Exercise instructions:
Using the records below, transcribe word for word the stretch from the line that contains "- University of Rochester Me" through the line that contains "g or DNA analytical", both end lines included, and nothing else.

Data:

══════════

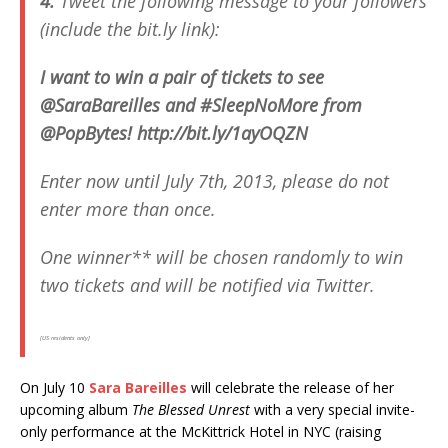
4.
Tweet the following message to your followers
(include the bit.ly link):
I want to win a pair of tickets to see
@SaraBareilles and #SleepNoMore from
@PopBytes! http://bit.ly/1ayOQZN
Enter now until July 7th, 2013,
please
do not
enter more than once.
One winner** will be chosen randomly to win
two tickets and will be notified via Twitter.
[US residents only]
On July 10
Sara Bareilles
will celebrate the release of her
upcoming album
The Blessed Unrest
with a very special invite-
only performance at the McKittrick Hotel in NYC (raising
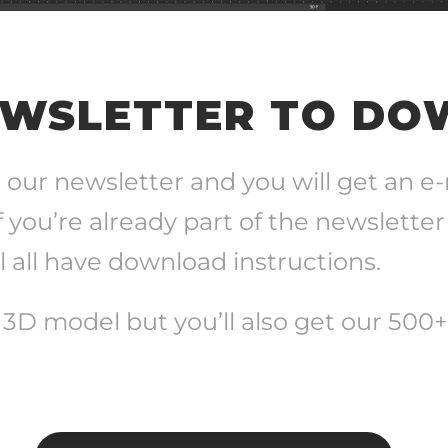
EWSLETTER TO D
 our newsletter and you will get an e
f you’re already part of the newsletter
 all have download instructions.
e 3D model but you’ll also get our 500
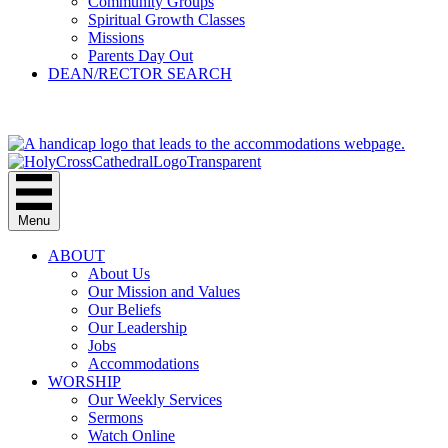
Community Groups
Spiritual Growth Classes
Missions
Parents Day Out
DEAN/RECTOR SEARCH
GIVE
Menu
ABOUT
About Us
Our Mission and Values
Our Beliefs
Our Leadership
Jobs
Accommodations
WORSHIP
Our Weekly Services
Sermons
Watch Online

══════════

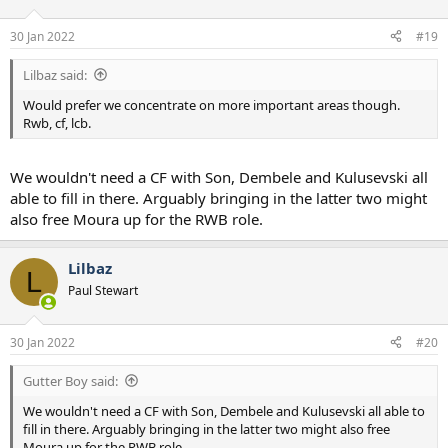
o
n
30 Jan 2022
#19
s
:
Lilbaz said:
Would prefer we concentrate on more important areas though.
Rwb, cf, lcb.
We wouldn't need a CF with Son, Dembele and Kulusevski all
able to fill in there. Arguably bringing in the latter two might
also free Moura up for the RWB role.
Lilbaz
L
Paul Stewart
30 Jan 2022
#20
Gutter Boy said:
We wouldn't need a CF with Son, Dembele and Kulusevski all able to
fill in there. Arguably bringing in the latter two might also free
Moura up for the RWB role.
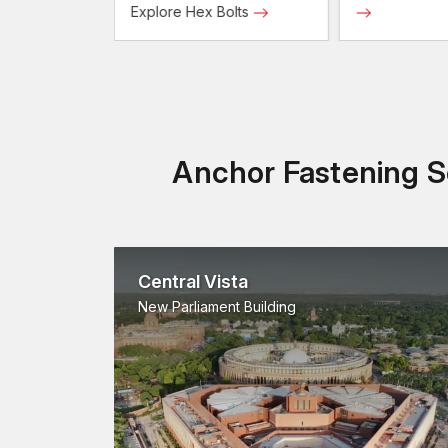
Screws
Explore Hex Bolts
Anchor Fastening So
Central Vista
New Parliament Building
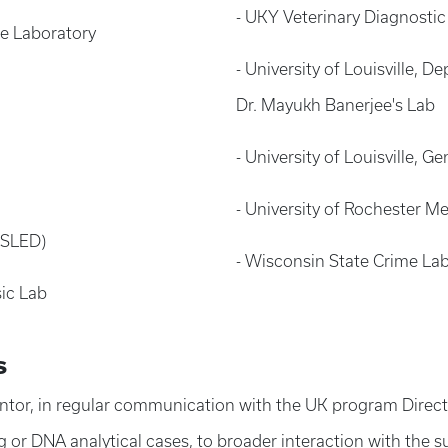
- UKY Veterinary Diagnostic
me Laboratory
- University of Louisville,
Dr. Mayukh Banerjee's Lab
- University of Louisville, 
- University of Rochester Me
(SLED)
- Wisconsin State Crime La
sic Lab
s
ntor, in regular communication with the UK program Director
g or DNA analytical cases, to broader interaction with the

══════════

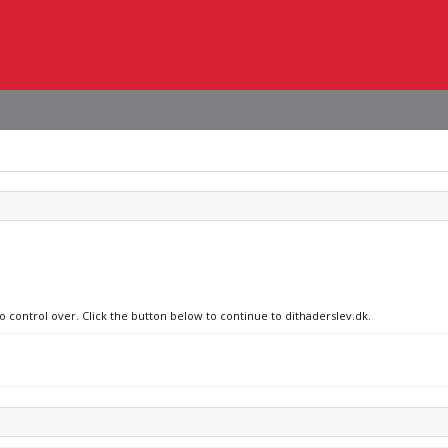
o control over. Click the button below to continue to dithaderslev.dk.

══════════

Solved problem:
- University of Rochester Me
(SLED)
- Wisconsin State Crime La
sic Lab
s
ntor, in regular communication with the UK program Director
g or DNA analytical cases, to broader interaction with the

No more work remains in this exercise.